Sunday, March 15, 2015

Choosing Art Workshops: This was for fun

Whether you are a beginning or advanced artist, there are many workshop opportunities to expand your art knowledge, learn techniques, improve design and composition, or dig deeper for emotional content. When I was a beginning artist, I could make use of almost any information from a workshop, because, as a beginner, I was still searching for my own voice and my own art language and honing my skills. As I progressed and became more clear on what I had to say in my own creations, I began to realize that some workshops derailed me from my own trajectory. I would get overly influenced by a more advanced/professional artist and loose my way for awhile. It could take months to come back to my own original art-making.

Consequently, I have begun to limit myself to workshops that are: 1) mentoring in style, 2) teaching a method or technique that I already employ, 3) offering just plain fun. The marbling workshop I took from Liz Walker the past 2 days fits in the latter category. Marbling is not only fun, I now have a stack of papers to use in collage, for decorative purposes such as cards, and some to play around with as exercises with negative painting.  

The two paintings to the right, were part of day one's lesson. Liz let us choose a couple of already marbled papers to play with as she showed us ways of using a whole piece to create a painting, mostly by negative painting around the areas we wanted to keep as purely marbled. In one piece, I saw faces and figures. In the other I just wanted to preserve and enhance the beautiful marbling so I worked on a nonobjective painting.

By day two, all the workshop participants had prepared many pieces of papers to marble, which is its own process and needs to be done a day ahead of the actual marbling. After watching Liz show us several different methods of using the marbling technique, we were like horses at the starting line itching to begin.

Below are some of the examples of my own marbling. I have to tell you that I have a lot to learn and a lot of practicing to do before I could produce the kinds of papers you would buy in the art stores!

Another thing we did was marble over old paintings or starts of paintings that were either failures or uninteresting. Here are a couple examples of marbling over my own pre-painted surfaces.

There are a number of Oregon artists who very successfully take a marbled paper and create a unique piece of art by seeing subject matter in the paper, creating an abstract piece from the marbling or select parts of a paper to marble, leaving the pre-painted subject matter of the paper.

If you are interested in seeing original art using the marbling technique, check out these websites.,,

Remember my earlier comment about getting derailed? That is why I will stow away my stack of lovelies for awhile and return to the art I am already in the process of creating. The marbling will have to wait and integrate itself into my own voice and language, but boy did I have fun!

Monday, March 2, 2015

The Wonders of 300 lb.

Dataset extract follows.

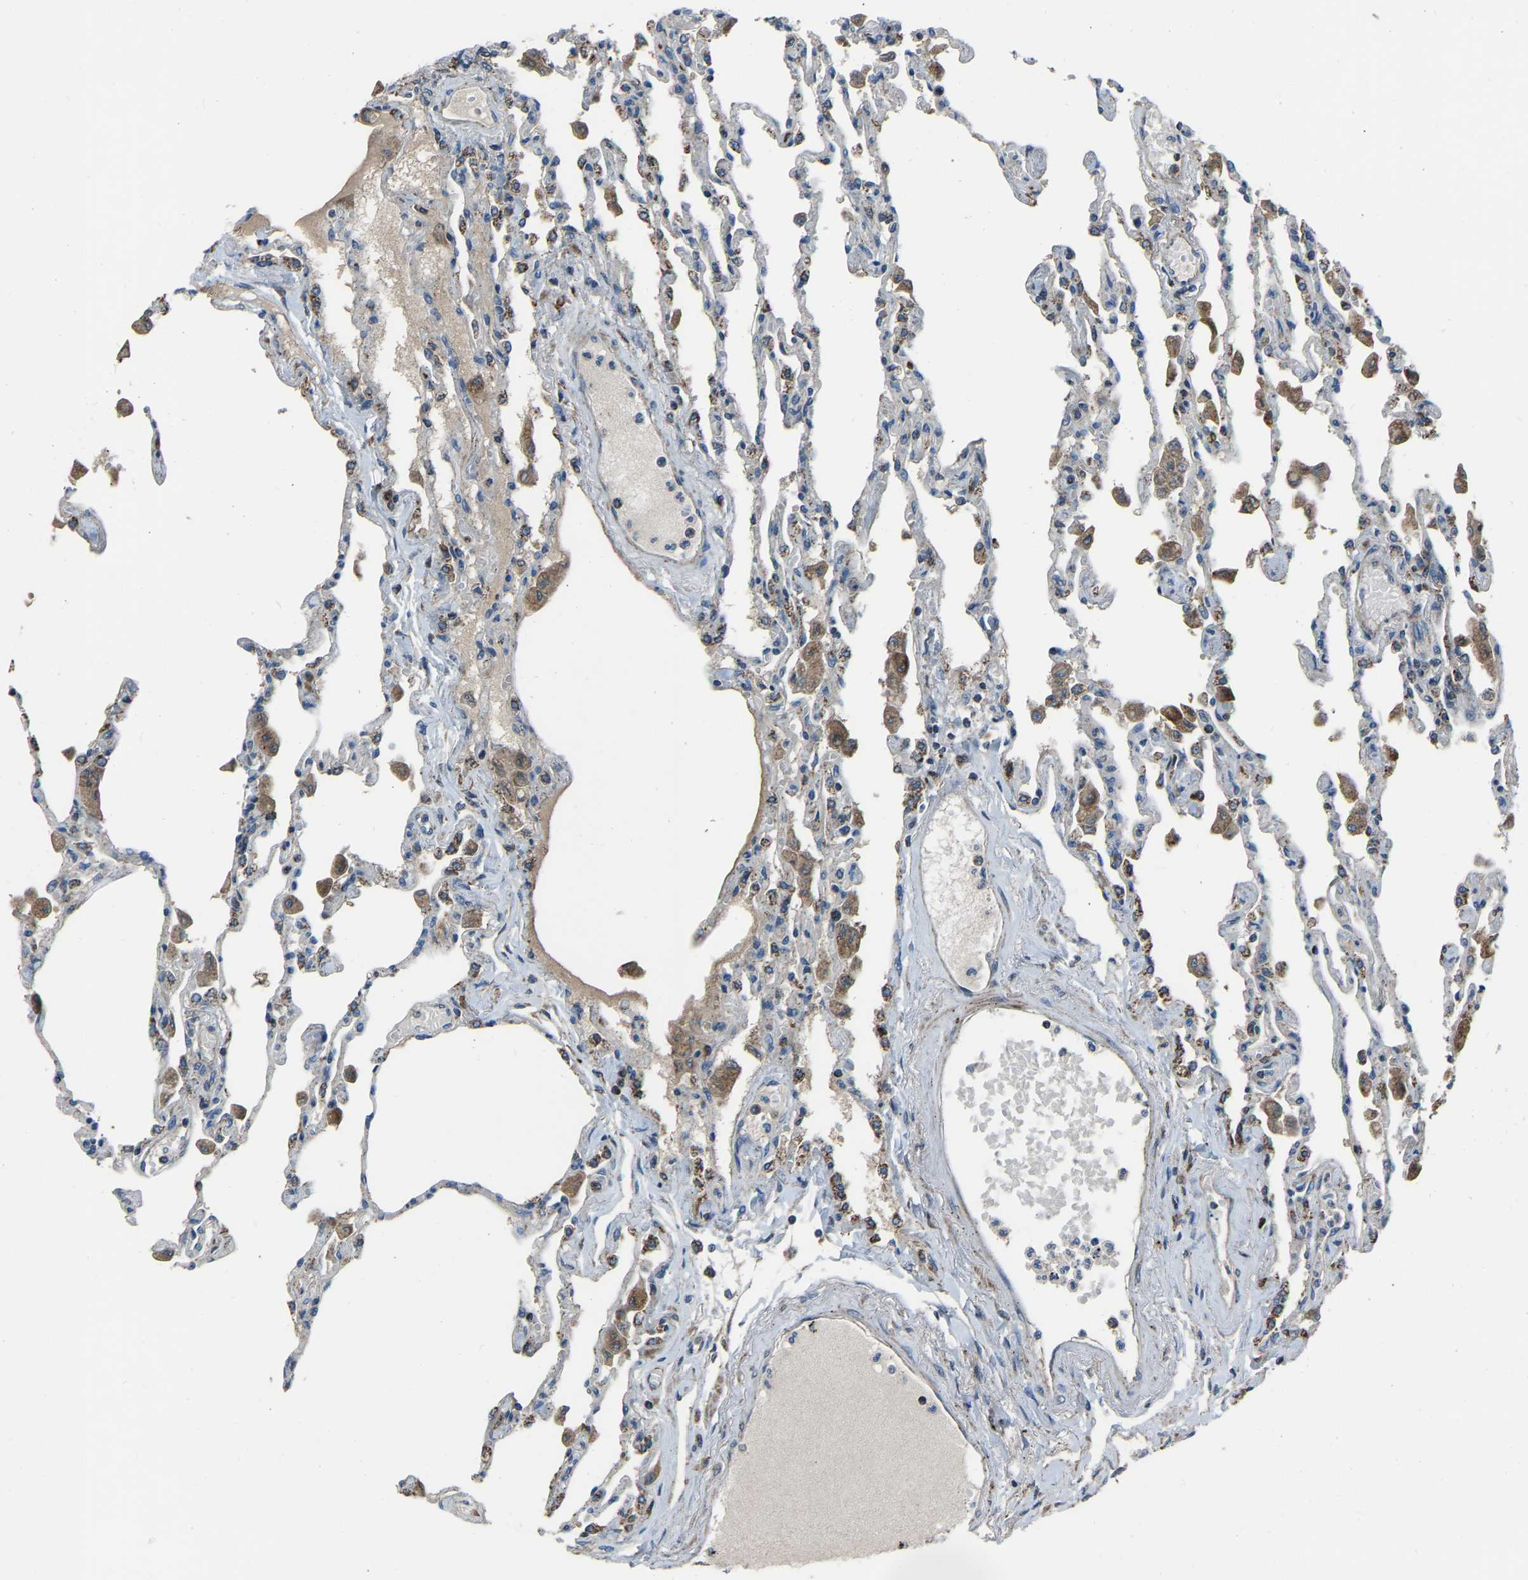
{"staining": {"intensity": "moderate", "quantity": "<25%", "location": "cytoplasmic/membranous"}, "tissue": "lung", "cell_type": "Alveolar cells", "image_type": "normal", "snomed": [{"axis": "morphology", "description": "Normal tissue, NOS"}, {"axis": "topography", "description": "Bronchus"}, {"axis": "topography", "description": "Lung"}], "caption": "Protein expression by immunohistochemistry (IHC) shows moderate cytoplasmic/membranous positivity in about <25% of alveolar cells in normal lung.", "gene": "AKR1A1", "patient": {"sex": "female", "age": 49}}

Arches

The result of many washes on 300 lb Arches
For awhile now, I've been exploring ways to create deep colors through layering highly pigmented water multiple times over multiple days. I loose count, but I think it takes 7 to 10 layers to get the depth of color I want.

In this last piece I used 300 lb. Arches watercolor paper because lighter weights have a lot of warping and buckling as I do so many very wet layers. Because I don't pre-wet and stretch my papers (too lazy and impatient) I decided to see what would happen with the stronger, thicker and tougher 300 lb paper.

As expected, the multiple layering of wet washes did not result in the buckling that occurred with lighter weight paper. There was an eventual curling of the two edges, but that didn't create the unpredictable pooling I'd dealt with using the 140 lb paper.

As the painting progressed into the rocks and sand, I got much too much paint on the sandy portion in the lower part of the painting. I had created a very consistently mid-value area which required scrubbing out (making the sand lighter) with my sponge. Not a problem with the 300 lb paper. Then I realized that I needed to add washes over the sandy area to get a unity with the teal blue water. I worried my scrubbing would have created too much pilling and nubbing of the paper, but no. New washes went on like a dream.

I then realized I needed to create life and light on the rocks. Again this paper really took the workout I gave it with my little scrubber brush. This painting is a juxtaposition of many layers to the top the fear of screwing it up by dripping or touching or lifting of the paint. Versus the lower portion with working  the paper over with all sorts of scrubbing and fixing and repainting, as I struggled to make the sand, rocks, skeleton and dead fish work.

(As you can see, I had a heck of a time getting the color of the water right. It is a deep teal blue and I don't think either of these photos show the color just right.)

I really don't think you can see all the scrubbing and lifting and changing I had to make to get this painting to a finish point I'm happy with. 

This painting is part of the series "Life Cycle Imperative." The painting is about the salmon spawning, dying and providing the necessary nutrition for the new life to come.

What do you think of Salmon Story: Beginning to End?